Government supporters storm Venezuela congress

Pro-government militias attack a special session coinciding with Venezuela's independence day, in Caracas (AP)
Pro-government militias attack a special session coinciding with Venezuela's independence day, in Caracas (AP)

Pro-government militias wielding wooden sticks and metal bars have stormed congress and began attacking opposition politicians during a special session coinciding with Venezuela's independence day.

Four politicians were injured. One of them, Americo de Grazia, had to be taken in a stretcher to an ambulance suffering from convulsions, said a fellow congressman.

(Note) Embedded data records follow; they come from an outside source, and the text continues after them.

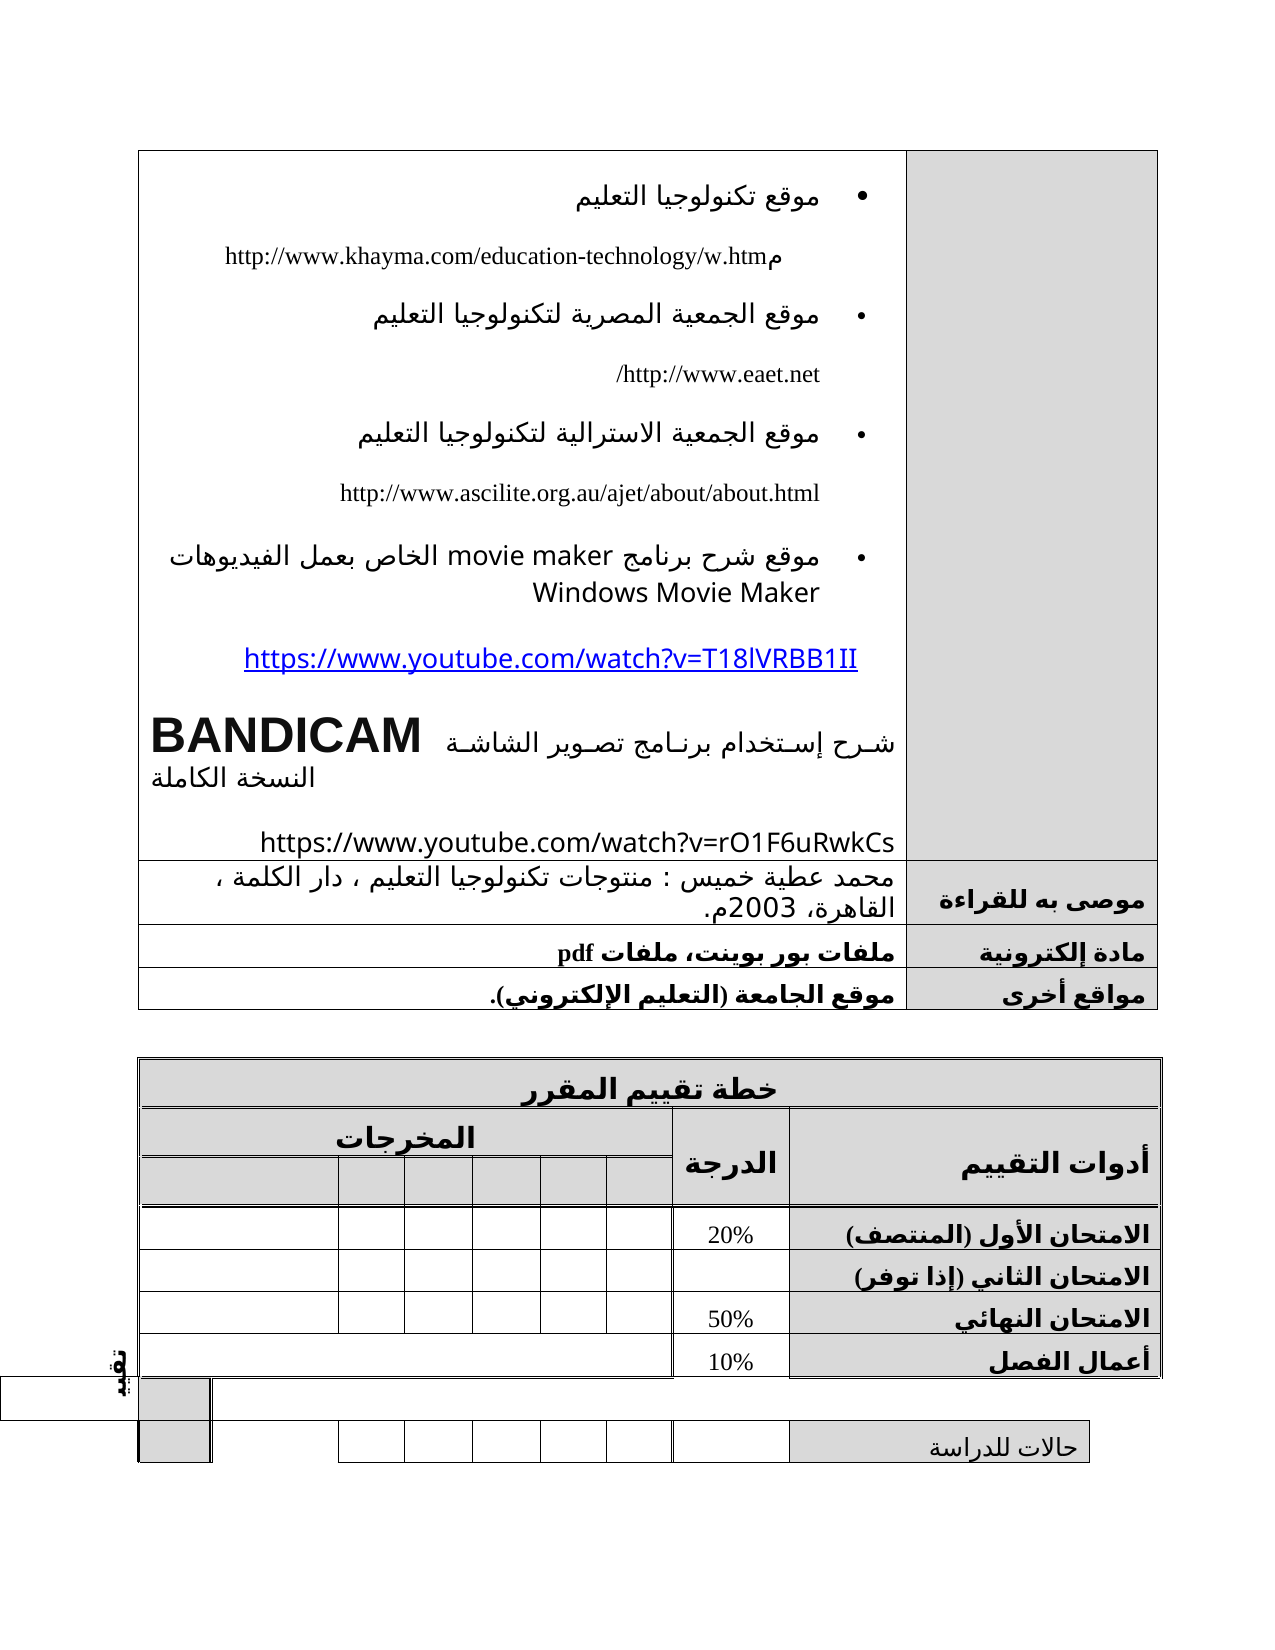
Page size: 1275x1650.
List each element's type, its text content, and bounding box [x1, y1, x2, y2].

table_cell أدوات التقييم [790, 1106, 1162, 1204]
table_cell 20% [674, 1208, 789, 1249]
table_cell المخرجات [139, 1106, 672, 1155]
table_cell المراجع [907, 151, 1157, 860]
table_cell [607, 1208, 671, 1249]
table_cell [139, 151, 906, 860]
table_cell [405, 1208, 472, 1249]
table_cell [339, 1208, 404, 1249]
table_cell 10% [674, 1334, 789, 1376]
table_cell [405, 1250, 472, 1291]
table_cell [140, 1421, 209, 1462]
table_cell الامتحان النهائي [790, 1292, 1160, 1333]
table_cell [541, 1292, 606, 1333]
table_cell [541, 1421, 606, 1462]
table_cell مواقع أخرى [907, 968, 1157, 1009]
table_cell تقييمات الأعمال الفصلية [139, 1376, 210, 1420]
table_cell الامتحان الثاني (إذا توفر) [790, 1250, 1160, 1291]
table_cell موقع الجامعة (التعليم الإلكتروني). [139, 968, 906, 1009]
table_cell [339, 1158, 404, 1204]
table_cell أعمال الفصل [790, 1334, 1160, 1376]
table_cell [607, 1250, 671, 1291]
table_cell [541, 1208, 606, 1249]
table_cell [607, 1421, 671, 1462]
table_cell [473, 1292, 540, 1333]
table_cell [473, 1208, 540, 1249]
table_cell الدرجة [673, 1109, 789, 1204]
table_cell [140, 1292, 338, 1333]
table_cell ملفات بور بوينت، ملفات pdf [139, 925, 906, 967]
table_cell [139, 1204, 338, 1249]
table_cell موصى به للقراءة [907, 861, 1157, 924]
table_cell [339, 1292, 404, 1333]
table_cell [140, 1334, 671, 1376]
table_cell [607, 1158, 672, 1204]
table_cell 50% [674, 1292, 789, 1333]
table_cell [541, 1250, 606, 1291]
table_cell [405, 1292, 472, 1333]
table_cell [339, 1250, 404, 1291]
table_cell الامتحان الأول (المنتصف) [790, 1204, 1162, 1249]
table_header خطة تقييم المقرر [140, 1060, 1160, 1106]
table_cell [541, 1158, 606, 1204]
table_cell [139, 1155, 338, 1204]
table_cell [405, 1421, 472, 1462]
table_cell [213, 1421, 338, 1462]
table_cell [473, 1421, 540, 1462]
table_cell [473, 1250, 540, 1291]
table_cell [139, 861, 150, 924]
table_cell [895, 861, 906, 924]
table_cell [405, 1158, 472, 1204]
table_cell [140, 1250, 338, 1291]
table_cell [674, 1421, 789, 1462]
table_cell حالات للدراسة [790, 1421, 1089, 1462]
table_cell مادة إلكترونية [907, 925, 1157, 967]
table_cell [339, 1421, 404, 1462]
table_cell [674, 1250, 789, 1291]
table_cell [607, 1292, 671, 1333]
table_cell [473, 1158, 540, 1204]
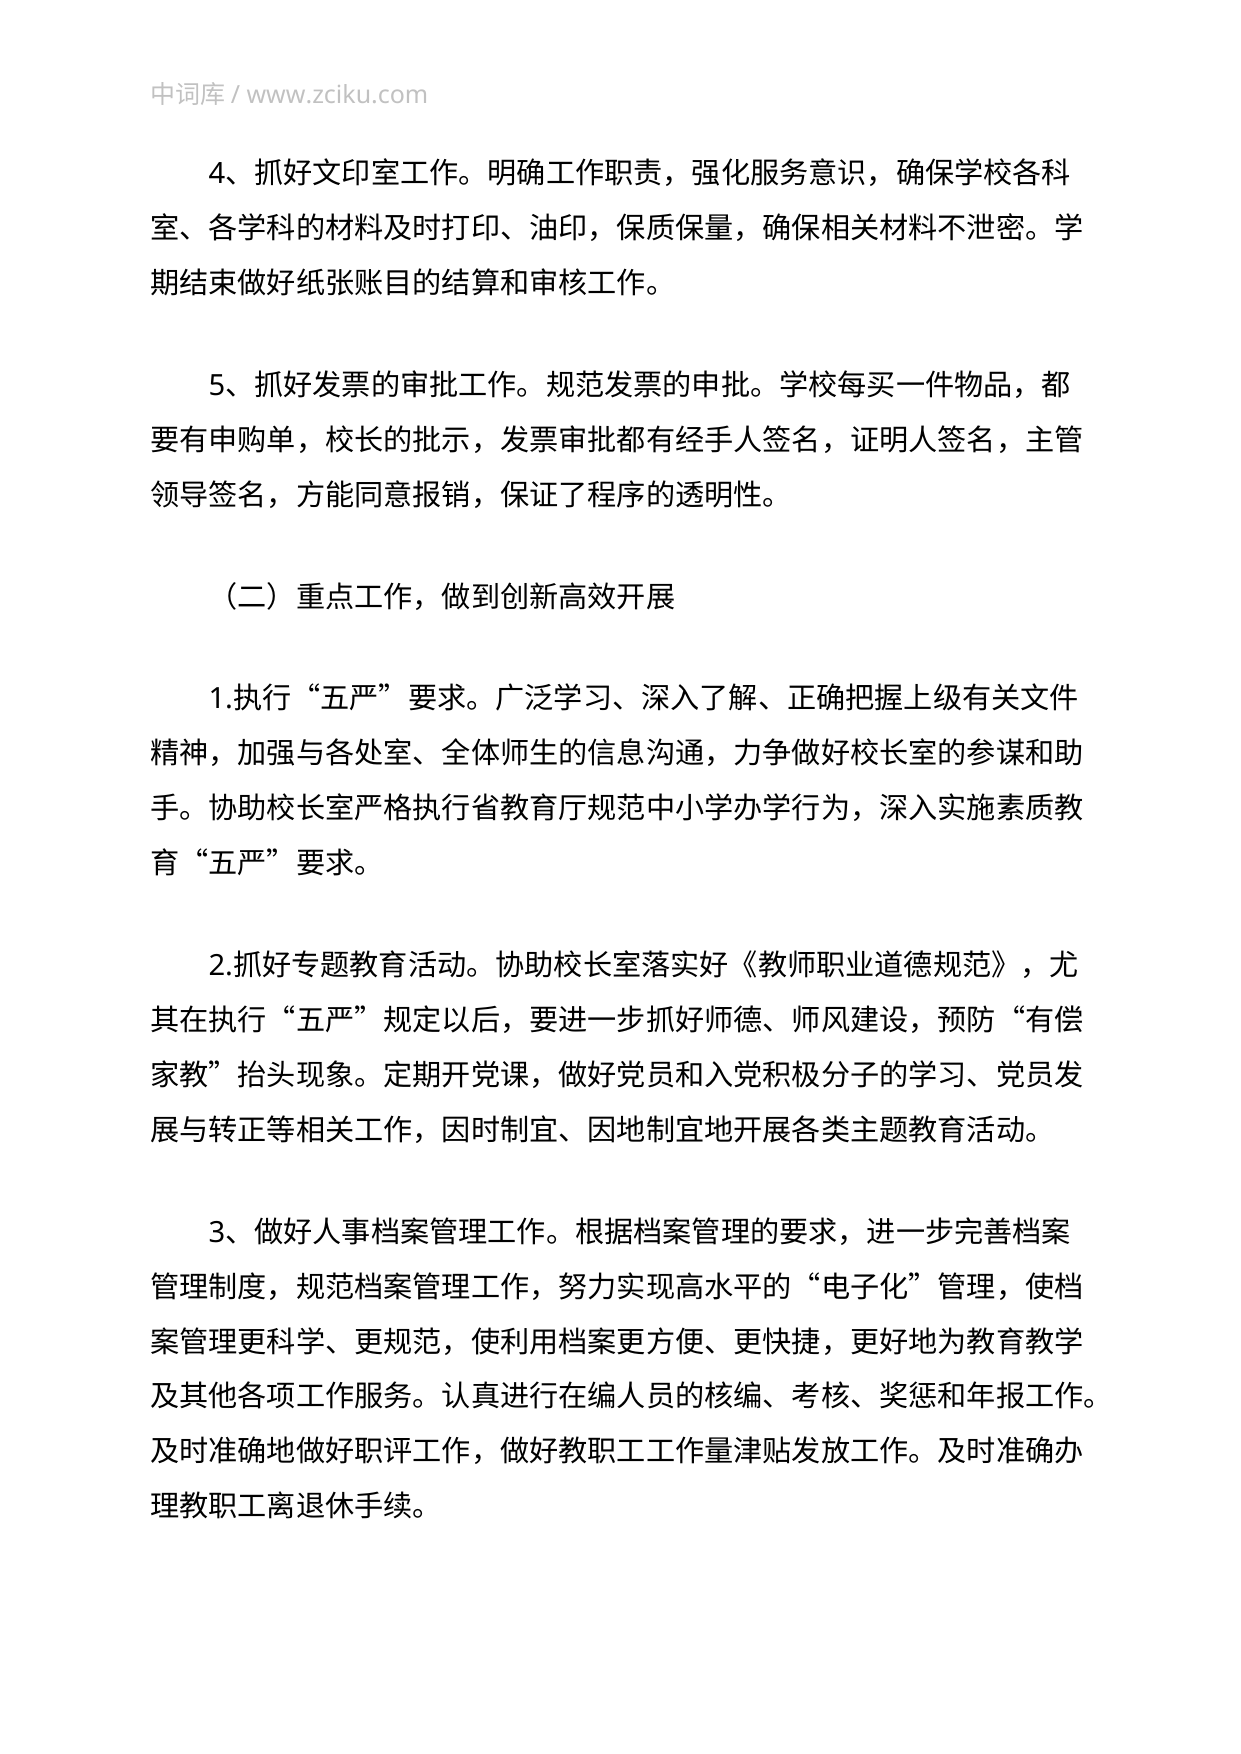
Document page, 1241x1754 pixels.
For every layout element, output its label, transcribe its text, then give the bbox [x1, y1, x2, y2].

text （二）重点工作，做到创新高效开展 [150, 573, 1090, 616]
text 3、做好人事档案管理工作。根据档案管理的要求，进一步完善档案管理制度，规范档案管理工作，努力实现高水平的“电子化”管理，使档案管理更科学、更规范，使利用档案更方便、更快捷，更好地为教育教学及其他各项工作服务。认真进行在编人员的核编、考核、奖惩和年报工作。及时准确地做好职评工作，做好教职工工作量津贴发放工作。及时准确办理教职工离退休手续。 [150, 1208, 1090, 1525]
text 1.执行“五严”要求。广泛学习、深入了解、正确把握上级有关文件精神，加强与各处室、全体师生的信息沟通，力争做好校长室的参谋和助手。协助校长室严格执行省教育厅规范中小学办学行为，深入实施素质教育“五严”要求。 [150, 675, 1090, 882]
text 2.抓好专题教育活动。协助校长室落实好《教师职业道德规范》，尤其在执行“五严”规定以后，要进一步抓好师德、师风建设，预防“有偿家教”抬头现象。定期开党课，做好党员和入党积极分子的学习、党员发展与转正等相关工作，因时制宜、因地制宜地开展各类主题教育活动。 [150, 942, 1090, 1149]
text 4、抓好文印室工作。明确工作职责，强化服务意识，确保学校各科室、各学科的材料及时打印、油印，保质保量，确保相关材料不泄密。学期结束做好纸张账目的结算和审核工作。 [150, 150, 1090, 302]
text 5、抓好发票的审批工作。规范发票的申批。学校每买一件物品，都要有申购单，校长的批示，发票审批都有经手人签名，证明人签名，主管领导签名，方能同意报销，保证了程序的透明性。 [150, 362, 1090, 514]
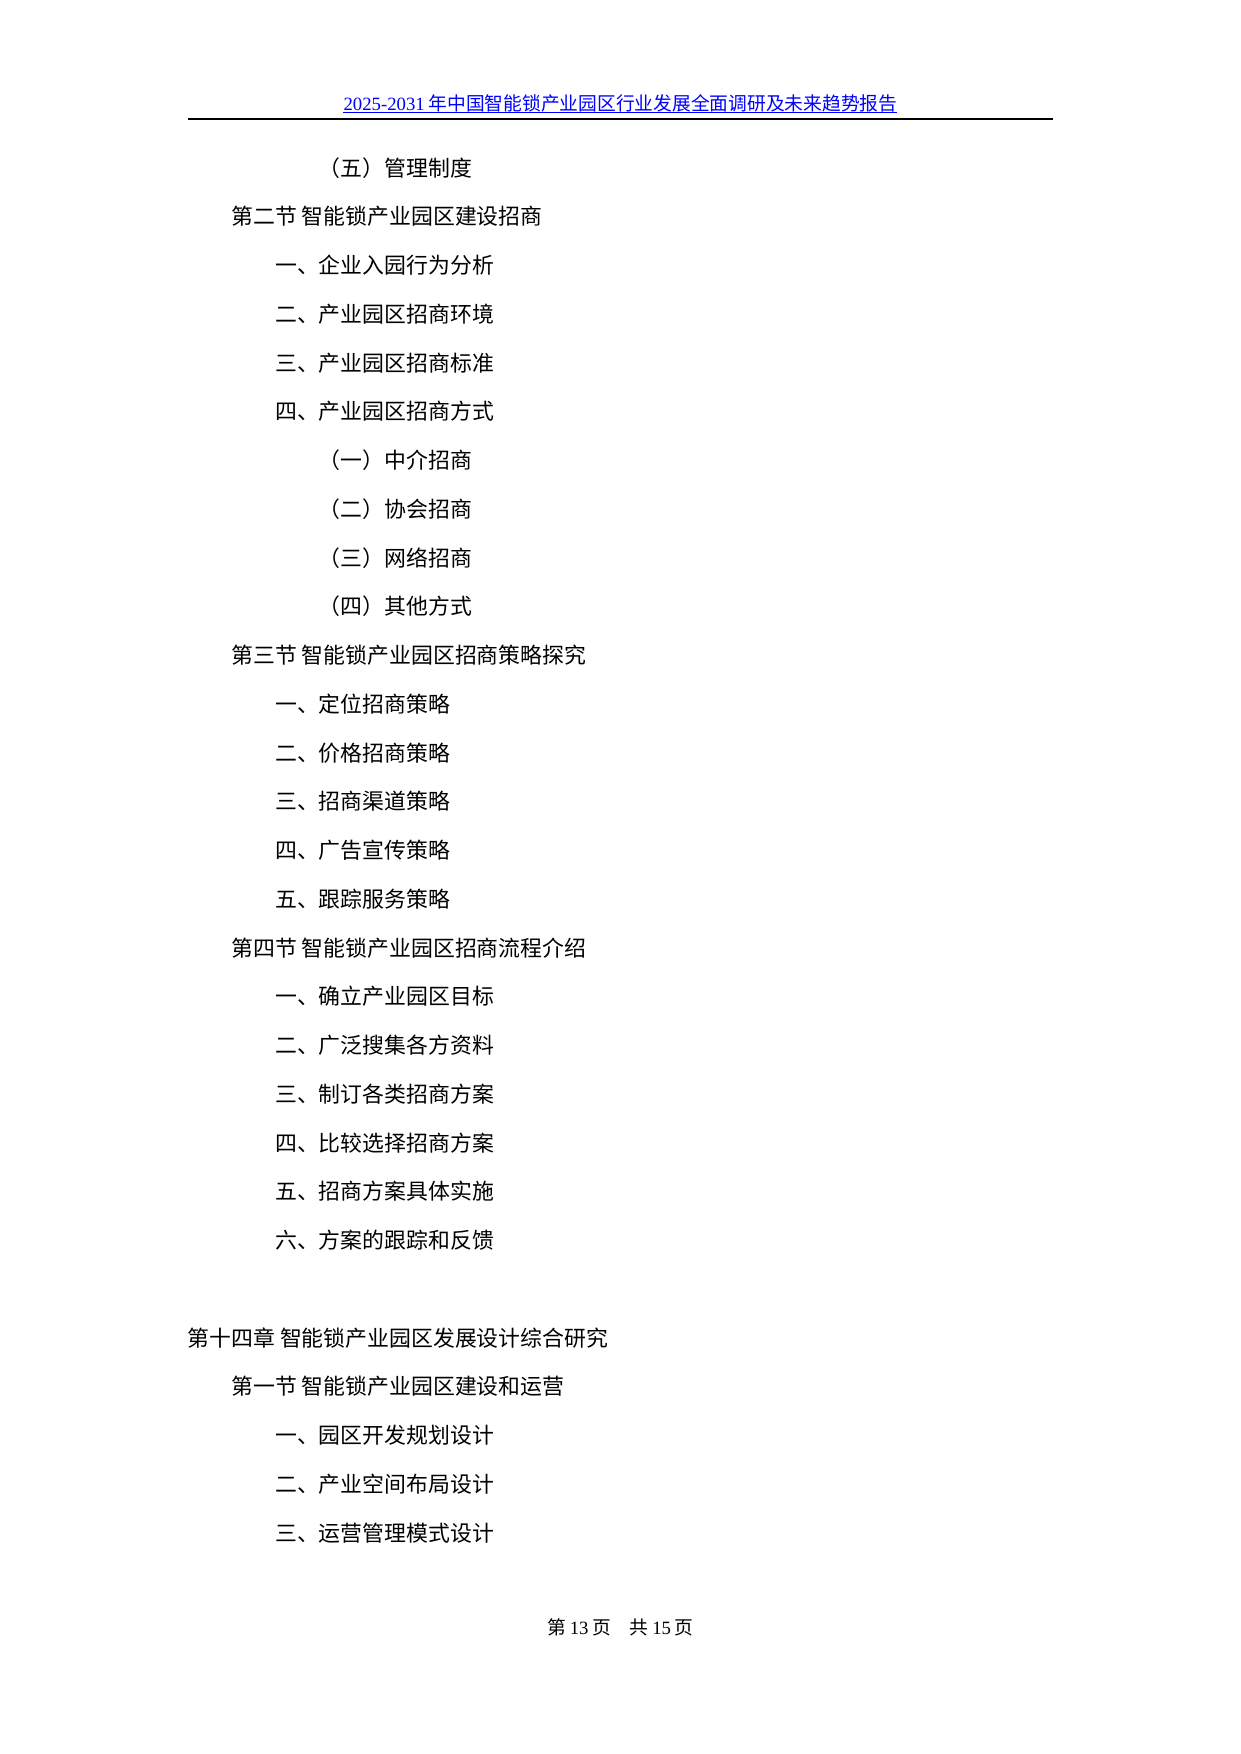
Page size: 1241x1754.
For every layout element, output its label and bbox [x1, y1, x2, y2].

text [187, 150, 1053, 1548]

"This doesn't hurt as much as watching how every day how we lose a little bit more of our country," Armando Arias said from inside an ambulance as he was being treated for head wounds that spilled blood across his clothes.

The attack, in plain view of national guardsmen assigned to protect the legislature, comes amid three months of often-violent confrontations between security forces and protesters who accuse the government of trying to establish a dictatorship by jailing foes, pushing aside the opposition-controlled legislature and rewriting the constitution to avoid fair elections.

Tensions were already high after vice president Tareck El Aissami made an unannounced morning visit to the neoclassical legislature, accompanied by top government and military officials, for an event celebrating independence day.

Standing next to a display case holding Venezuela's declaration of independence from Spain, he said global powers are once again trying to subjugate Venezuela.

"We still haven't finished definitively breaking the chains of the empire," Mr El Aissami said, adding that President Nicolas Maduro's plans to rewrite the constitution - a move the opposition sees as a power-grab - offers Venezuela the best chance to be truly independent.

After he left, dozens of government supporters set up a picket outside the building, heckling politicians with menacing chants and eventually invading the legislature themselves.

Despite the violence, politicians approved a plan by the opposition to hold a symbolic referendum on July 16 that would give voters the chance to reject Mr Maduro's plans to draft a new political charter.

Later Mr Maduro condemned the violence, calling for a full investigation during a speech while attending a military parade.